Désormais au pouvoir, tout se passe en fait comme si le Printemps Marseillais se laissait sciemment prendre au piège tendu par ses opposants de la droite locale. Depuis plusieurs mois, Martine Vassal, présidente LR de la métropole Aix-Marseille et du département des Bouches-du-Rhône, successeure désignée de Jean-Claude Gaudin, attaque en effet la majorité municipale en dénonçant sa supposée insouciance en matière de sécurité. Début mars, le département lançait une grande campagne de communication — avec les élections régionales et départementales en ligne de mire — où il vantait son action en matière de sécurité, mettant notamment en exergue l’installation des caméras de vidéosurveillance.

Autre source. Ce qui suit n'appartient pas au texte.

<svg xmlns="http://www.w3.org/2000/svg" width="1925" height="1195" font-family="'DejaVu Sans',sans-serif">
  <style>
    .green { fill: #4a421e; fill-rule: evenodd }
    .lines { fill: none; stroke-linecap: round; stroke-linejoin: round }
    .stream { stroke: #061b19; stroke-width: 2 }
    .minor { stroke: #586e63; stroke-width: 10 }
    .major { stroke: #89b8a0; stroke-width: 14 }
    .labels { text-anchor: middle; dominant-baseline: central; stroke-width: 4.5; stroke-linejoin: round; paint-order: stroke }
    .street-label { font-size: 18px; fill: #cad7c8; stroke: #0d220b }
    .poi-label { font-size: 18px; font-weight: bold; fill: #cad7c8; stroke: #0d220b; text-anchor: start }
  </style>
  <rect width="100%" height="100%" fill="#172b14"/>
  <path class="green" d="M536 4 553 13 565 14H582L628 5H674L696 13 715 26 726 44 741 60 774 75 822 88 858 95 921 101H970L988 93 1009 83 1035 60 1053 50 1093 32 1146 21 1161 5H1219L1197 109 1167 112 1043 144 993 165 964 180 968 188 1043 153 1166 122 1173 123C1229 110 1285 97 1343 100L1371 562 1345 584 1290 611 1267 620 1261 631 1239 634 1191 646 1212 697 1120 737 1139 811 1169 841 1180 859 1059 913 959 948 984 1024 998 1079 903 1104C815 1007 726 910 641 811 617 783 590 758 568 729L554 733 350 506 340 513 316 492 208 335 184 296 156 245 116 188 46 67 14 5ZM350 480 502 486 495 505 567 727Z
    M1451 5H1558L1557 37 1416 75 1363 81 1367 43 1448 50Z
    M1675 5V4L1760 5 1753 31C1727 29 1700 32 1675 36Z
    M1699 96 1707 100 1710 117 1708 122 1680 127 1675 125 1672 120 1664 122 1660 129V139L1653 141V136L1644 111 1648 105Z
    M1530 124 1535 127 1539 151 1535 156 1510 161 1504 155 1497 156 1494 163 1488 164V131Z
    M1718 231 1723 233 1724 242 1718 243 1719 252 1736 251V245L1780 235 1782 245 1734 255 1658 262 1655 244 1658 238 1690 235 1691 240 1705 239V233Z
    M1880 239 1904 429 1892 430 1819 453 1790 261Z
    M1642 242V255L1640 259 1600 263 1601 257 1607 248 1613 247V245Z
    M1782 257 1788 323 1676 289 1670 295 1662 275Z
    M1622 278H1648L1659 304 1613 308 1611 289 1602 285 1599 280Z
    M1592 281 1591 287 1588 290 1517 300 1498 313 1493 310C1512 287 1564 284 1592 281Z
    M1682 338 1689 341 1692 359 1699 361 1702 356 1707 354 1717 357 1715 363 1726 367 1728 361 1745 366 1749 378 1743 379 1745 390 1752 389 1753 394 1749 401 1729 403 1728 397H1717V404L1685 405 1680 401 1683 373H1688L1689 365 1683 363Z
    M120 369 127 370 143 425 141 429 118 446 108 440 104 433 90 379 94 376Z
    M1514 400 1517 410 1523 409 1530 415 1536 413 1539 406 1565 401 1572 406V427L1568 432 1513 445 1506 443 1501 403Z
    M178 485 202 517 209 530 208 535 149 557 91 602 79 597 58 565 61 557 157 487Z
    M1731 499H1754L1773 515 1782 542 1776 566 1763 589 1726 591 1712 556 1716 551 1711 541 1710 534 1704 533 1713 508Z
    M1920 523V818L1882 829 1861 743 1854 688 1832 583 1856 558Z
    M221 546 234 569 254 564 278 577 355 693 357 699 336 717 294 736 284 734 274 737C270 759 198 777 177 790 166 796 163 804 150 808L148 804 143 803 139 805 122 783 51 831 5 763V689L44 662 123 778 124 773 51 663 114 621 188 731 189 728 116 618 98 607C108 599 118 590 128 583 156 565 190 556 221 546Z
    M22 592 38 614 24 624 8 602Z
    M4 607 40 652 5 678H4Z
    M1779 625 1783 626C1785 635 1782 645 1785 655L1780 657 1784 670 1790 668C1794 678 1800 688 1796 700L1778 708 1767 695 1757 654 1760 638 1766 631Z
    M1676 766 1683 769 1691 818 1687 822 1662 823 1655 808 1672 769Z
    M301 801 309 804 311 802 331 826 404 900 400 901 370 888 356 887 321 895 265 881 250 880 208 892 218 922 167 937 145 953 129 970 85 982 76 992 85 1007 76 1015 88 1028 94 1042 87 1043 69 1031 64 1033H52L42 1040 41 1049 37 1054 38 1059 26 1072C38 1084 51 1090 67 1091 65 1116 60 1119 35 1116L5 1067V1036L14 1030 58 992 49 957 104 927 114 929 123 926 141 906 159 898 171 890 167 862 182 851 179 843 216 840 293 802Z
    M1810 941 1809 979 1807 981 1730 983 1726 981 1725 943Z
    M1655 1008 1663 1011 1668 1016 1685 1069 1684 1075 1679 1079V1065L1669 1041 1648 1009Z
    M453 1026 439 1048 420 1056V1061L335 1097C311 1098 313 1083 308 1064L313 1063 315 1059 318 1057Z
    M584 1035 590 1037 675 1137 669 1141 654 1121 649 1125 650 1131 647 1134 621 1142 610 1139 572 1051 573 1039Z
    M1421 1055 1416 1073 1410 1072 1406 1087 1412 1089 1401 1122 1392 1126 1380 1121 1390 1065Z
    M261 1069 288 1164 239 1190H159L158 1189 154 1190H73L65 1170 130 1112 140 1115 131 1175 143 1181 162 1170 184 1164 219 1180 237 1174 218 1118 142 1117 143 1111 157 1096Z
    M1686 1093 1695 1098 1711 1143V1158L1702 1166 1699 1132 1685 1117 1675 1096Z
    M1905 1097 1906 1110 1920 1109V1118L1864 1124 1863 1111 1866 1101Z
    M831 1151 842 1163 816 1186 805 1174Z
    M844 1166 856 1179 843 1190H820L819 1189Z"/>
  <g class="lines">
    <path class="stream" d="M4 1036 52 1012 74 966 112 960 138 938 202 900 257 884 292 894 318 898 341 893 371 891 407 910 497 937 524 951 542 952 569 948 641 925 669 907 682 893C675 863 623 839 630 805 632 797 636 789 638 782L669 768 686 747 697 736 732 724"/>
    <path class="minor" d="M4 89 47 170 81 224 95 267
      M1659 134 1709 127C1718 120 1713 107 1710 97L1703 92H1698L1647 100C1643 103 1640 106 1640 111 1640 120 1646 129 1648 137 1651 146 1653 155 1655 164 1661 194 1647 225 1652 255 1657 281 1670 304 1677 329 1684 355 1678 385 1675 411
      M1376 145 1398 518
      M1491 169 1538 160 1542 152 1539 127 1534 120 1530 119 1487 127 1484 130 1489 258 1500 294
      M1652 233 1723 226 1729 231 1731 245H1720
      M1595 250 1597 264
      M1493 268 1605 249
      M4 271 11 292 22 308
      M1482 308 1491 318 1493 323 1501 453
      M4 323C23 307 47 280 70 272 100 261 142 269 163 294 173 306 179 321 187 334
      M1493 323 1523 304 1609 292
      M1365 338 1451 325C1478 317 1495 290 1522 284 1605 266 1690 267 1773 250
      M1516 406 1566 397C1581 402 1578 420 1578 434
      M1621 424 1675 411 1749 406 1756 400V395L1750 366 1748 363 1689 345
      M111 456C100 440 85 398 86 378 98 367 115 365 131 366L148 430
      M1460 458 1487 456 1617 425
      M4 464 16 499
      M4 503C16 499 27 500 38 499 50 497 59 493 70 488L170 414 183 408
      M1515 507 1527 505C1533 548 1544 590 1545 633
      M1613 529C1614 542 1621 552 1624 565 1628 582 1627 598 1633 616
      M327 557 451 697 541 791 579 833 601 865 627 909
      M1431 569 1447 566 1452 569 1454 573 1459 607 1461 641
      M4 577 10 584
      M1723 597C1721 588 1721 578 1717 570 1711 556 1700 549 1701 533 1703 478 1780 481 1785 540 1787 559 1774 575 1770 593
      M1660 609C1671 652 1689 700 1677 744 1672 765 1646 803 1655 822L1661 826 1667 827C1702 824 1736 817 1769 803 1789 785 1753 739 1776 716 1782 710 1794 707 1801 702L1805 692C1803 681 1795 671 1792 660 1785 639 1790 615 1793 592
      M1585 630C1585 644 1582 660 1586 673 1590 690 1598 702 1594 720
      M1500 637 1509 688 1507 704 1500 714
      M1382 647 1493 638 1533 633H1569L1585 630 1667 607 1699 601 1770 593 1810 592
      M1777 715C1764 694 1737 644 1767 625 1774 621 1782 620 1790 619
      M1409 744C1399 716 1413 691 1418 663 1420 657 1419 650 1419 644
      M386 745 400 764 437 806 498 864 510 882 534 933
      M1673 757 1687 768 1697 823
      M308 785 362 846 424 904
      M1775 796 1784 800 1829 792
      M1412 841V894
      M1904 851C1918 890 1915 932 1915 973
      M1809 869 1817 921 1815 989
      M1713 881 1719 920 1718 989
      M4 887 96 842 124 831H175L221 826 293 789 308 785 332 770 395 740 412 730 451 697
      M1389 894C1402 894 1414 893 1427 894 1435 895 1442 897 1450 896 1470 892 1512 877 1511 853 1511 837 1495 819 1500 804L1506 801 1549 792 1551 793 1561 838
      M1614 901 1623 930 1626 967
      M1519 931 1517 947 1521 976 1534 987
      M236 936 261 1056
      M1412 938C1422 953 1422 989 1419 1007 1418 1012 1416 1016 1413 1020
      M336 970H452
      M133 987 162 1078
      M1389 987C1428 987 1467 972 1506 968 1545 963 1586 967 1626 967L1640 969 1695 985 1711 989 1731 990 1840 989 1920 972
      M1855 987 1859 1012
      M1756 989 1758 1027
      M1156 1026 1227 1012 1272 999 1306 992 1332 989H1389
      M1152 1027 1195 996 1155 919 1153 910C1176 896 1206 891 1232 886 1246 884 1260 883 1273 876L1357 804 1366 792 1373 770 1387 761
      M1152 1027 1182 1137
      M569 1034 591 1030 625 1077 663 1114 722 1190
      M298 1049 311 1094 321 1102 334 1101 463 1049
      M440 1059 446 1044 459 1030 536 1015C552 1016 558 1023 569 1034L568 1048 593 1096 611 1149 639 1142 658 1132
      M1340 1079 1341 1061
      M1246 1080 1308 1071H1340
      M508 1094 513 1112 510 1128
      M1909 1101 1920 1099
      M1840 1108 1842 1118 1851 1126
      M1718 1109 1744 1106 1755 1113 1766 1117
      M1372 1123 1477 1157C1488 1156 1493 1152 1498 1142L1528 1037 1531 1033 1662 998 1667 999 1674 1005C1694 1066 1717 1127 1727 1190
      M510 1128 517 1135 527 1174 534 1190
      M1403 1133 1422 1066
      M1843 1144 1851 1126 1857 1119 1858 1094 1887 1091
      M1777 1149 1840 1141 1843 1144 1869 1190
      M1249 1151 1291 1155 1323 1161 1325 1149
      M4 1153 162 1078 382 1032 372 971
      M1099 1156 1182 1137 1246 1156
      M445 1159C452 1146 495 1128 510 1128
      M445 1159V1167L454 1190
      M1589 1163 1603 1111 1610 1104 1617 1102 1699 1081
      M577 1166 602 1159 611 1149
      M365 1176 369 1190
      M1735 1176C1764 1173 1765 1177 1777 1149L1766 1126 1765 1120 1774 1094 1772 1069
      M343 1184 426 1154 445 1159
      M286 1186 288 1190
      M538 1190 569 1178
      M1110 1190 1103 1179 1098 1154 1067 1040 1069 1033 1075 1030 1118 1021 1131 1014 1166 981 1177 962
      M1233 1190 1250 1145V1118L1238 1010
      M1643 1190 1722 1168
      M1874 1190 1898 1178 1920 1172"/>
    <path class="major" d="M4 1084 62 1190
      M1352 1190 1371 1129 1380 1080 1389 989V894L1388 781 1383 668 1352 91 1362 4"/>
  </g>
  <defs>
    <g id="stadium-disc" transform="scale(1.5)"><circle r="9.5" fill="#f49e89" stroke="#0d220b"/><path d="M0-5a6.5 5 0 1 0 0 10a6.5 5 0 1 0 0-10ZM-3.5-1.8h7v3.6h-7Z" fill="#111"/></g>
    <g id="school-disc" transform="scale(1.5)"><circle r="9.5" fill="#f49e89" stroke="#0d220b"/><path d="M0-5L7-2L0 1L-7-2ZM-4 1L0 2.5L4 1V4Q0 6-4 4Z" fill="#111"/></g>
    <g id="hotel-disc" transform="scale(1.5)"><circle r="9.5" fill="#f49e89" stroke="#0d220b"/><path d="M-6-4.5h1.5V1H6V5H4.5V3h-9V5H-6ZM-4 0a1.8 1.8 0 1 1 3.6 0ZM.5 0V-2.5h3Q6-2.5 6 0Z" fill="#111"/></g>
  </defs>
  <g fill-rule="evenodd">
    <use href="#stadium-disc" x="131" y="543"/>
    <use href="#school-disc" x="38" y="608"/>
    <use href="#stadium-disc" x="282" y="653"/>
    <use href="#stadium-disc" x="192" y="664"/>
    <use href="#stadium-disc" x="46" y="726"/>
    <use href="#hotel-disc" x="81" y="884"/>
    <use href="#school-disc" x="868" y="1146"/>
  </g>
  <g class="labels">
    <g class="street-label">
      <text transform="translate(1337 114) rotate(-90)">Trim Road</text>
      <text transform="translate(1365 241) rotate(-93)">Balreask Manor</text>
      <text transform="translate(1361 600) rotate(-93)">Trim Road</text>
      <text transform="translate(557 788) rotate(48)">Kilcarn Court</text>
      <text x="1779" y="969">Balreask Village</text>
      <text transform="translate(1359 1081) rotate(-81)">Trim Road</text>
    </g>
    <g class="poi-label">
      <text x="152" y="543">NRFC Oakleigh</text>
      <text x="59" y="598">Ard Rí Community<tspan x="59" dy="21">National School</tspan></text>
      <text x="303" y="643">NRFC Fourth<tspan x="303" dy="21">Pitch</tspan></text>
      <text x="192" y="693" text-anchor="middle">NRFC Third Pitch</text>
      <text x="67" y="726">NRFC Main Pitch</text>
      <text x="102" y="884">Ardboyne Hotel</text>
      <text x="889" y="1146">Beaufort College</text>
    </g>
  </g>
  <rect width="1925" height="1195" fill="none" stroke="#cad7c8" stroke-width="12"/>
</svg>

Un mois plus tôt, en février, c’est Gérald Darmanin lui-même qui dénonçait le supposé moratoire de la ville de Marseille. Le ministre de l’Intérieur prétendait que « la mairie de Marseille refuse l’installation de caméras de vidéoprotection », s’empressant d’ajouter une de ces petites phrases toutes faites dont les politiciens ont le secret : « il faut arrêter d’être pyromane et pompier ».
Or, plutôt que de résister à ces attaques — en rappelant par exemple que la vidéosurveillance est une politique publique qui se chiffre en milliards d’euros, sur laquelle les citoyens et citoyennes n’ont jamais leur mot à dire, et dont l’efficacité n’a jamais été démontrée, ou qu’il serait urgent d’envisager des réponses aux problèmes d’insécurité qui ne soit pas fondées sur la répression policière ou la fuite en avant techno-sécuritaire –, la plupart des partis de gauche s’entêtent à reproduire la même stratégie perdante depuis plus de quarante ans, à savoir : s’enfoncer dans un « consensus sécuritaire » où la peur et le contrôle social tiennent lieu de politique. De ce point de vue, les élus et responsables politiques « de gauche » qui concourent à ces stratégies ont une immense responsabilité dans la fascisation croissante du climat politique français.